Recruiter Trends That Will Impact Your 2020 Job Hunt

The ways that recruiters and managers identify, recruit and hire tech talent are constantly evolving. Because of that, if you plan on looking for a new job in 2020, you may need to update the job-hunting process you used last time around.

The good news: Most of these recruiter-based changes will benefit tech job-hunters… but they still may require you to tweak your habits and approach. Here’s a look at the biggest trends and what you need to know to land your dream job in the New Year.

The Candidate’s Experience Is Paramount

Employers and recruiting firms that are serious about attracting and hiring the best and brightest are committed to providing candidates with a great experience.

It’s clear that candidates want a shorter, more transparent hiring process, noted Angela Harder, director of Operations for recruiting firm CorTalent. They want to know what the process entails, how long it will last, and where they stand at every stage of the cycle… all without having to ask.

The best organizations listen to that feedback and make a concerted effort to optimize their recruiting process. “So much so, that it’s a red flag if an employer or recruiting firm doesn’t set clear expectations before the hiring process even begins,” Harder said.

Don’t settle. Think twice about applying to any company or recruiting firm that doesn’t have a clearly defined hiring process that recognizes and addresses the needs of candidates.

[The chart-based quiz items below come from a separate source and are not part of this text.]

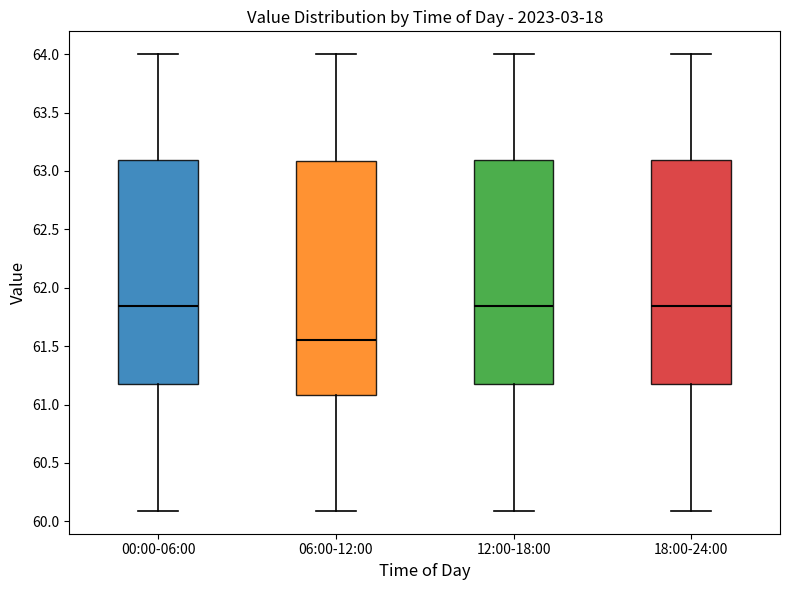

Reading left to right, read every box against the y-axis: the position of its median line, the range the box covers, and the ends of its whiskers. The values are not printed on the chart, so give them approximately, as read against the axis.

00:00-06:00: median 61.85, box 61.20 to 63.10, whiskers 60.10 to 64.00
06:00-12:00: median 61.55, box 61.10 to 63.10, whiskers 60.10 to 64.00
12:00-18:00: median 61.85, box 61.20 to 63.10, whiskers 60.10 to 64.00
18:00-24:00: median 61.85, box 61.20 to 63.10, whiskers 60.10 to 64.00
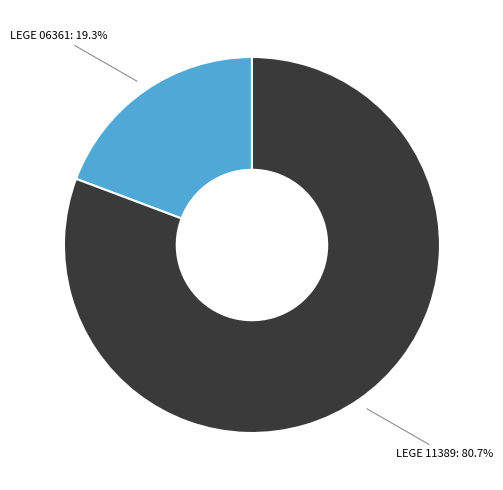

What percentage is the LEGE 11389 slice, to the nearest percent?

81%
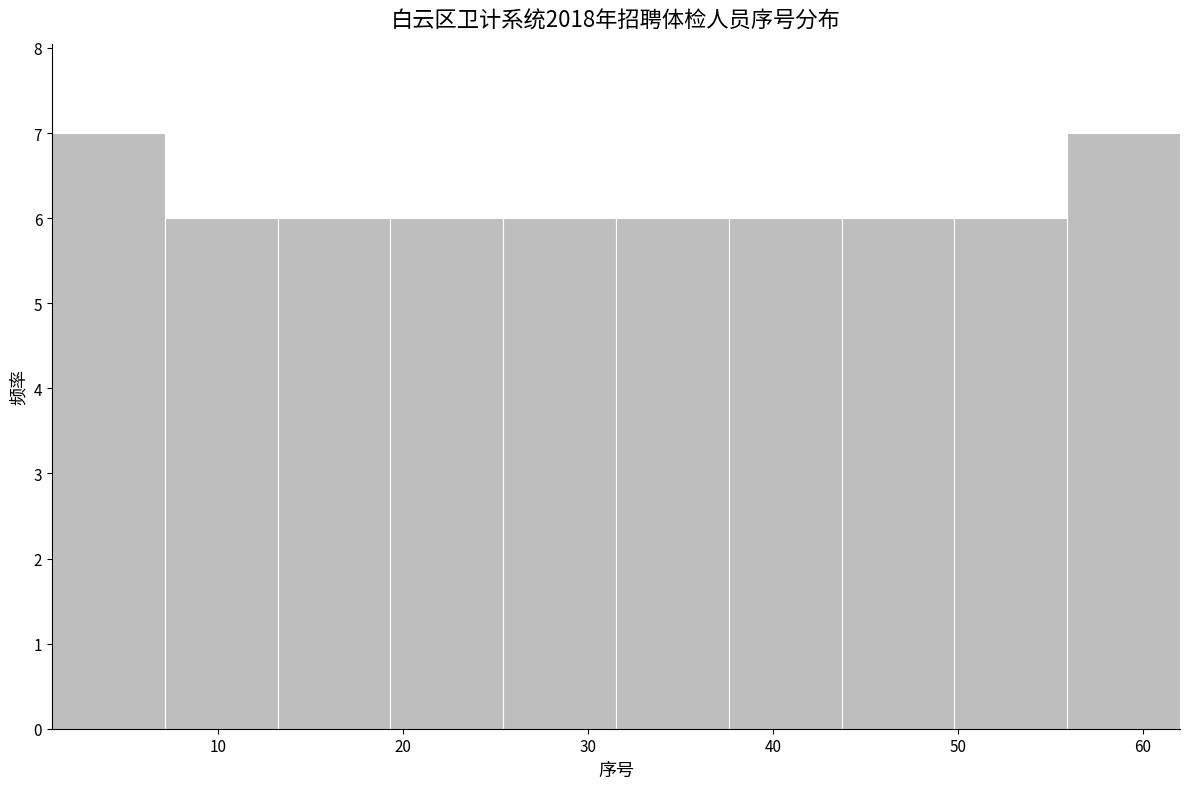

Reading left to right, list every bar in this chart as the range it spans on the x-axis followed by its height. Neither the bar edges nor the heights are printed on the chart, so give them approximately, as read against the axes.

1.0 to 7.1: 7
7.1 to 13.2: 6
13.2 to 19.3: 6
19.3 to 25.4: 6
25.4 to 31.5: 6
31.5 to 37.6: 6
37.6 to 43.7: 6
43.7 to 49.8: 6
49.8 to 55.9: 6
55.9 to 62.0: 7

Greater Flexibility on How Work Gets Done

Given the fundamental changes in the structure of the workforce—and increasing difficulty finding qualified candidates—tech managers must be willing to consider a broader range of talent for getting work done.

Hiring managers won’t care so much about a person’s employment status in 2020, explained Lars Schmidt, founder of Amplify Talent. They will be willing to hire a full-time worker, contractor or project-based freelancer—so long as they have the skills to get the job done.

“If you’re interested in working for a specific company, industry or project, don’t worry about the employment status listed on the job posting,” Schmidt said. “Just do a little sleuthing to uncover the name of the hiring manger and reach out directly.”

Keyword Density is Dying

Technology professionals who want to stay on the proverbial radar will need to use two different sets of tactics to make sure recruiters find them online.

That’s because using keyword searches and prior experience to identify suitable candidates is slowly becoming a thing of the past. Those techniques are being replaced by A.I.-powered algorithms that synthesize data from a variety of sources to proactively identify candidates who have the interest and ability to fill a particular role.

The new search tools go beyond the components of a résumé and other application materials, Harder noted. For example, these automated platforms can analyze a candidate’s online presence and discover that they are very active in online discussions about machine learning or robotic process automation.

To ensure that recruiters and employers consider you for positions with growth potential, participate in side projects and online discussions that reflect your interests, Schmidt advised. Also, make sure that your online presence tells the whole story about your past, present and future.

Potential Over Pedigree

With companies such as Amazon, IBM, Oracle and Microsoft committing millions to up-skill employees, and more and more companies looking to hire people with potential over a pedigree (i.e., they might not have the formal education, but they’ve spent their lives building software nonetheless), it’s important to be clear about who you want to work for and what you want to do – and to make sure that you partner with a recruiter who won’t waste your time with positions you held five years ago.

The best recruiters know the market and whether a hiring manager has realistic expectations. To increase your chances of landing your dream job in 2020, partner with a seasoned recruiter who is willing to act as an advisor for hiring managers and an advocate for candidates.

The Rise of Data Privacy Laws

First it was GDPR. Now the California Consumer Privacy Act (CCPA) will go into effect January 1, 2020, which may inspire other states to adopt similar legislation. That means restrictions on what recruiters and hiring managers might be able to find out about you online. How can you make sure you’re not overlooked for a great opportunity?

While the exact implications of the CCPA are still in flux, it’s a good idea to let recruiters (privately) know that you’re open to new opportunities, and reconnect with companies and staffing firms where you’ve applied in the past.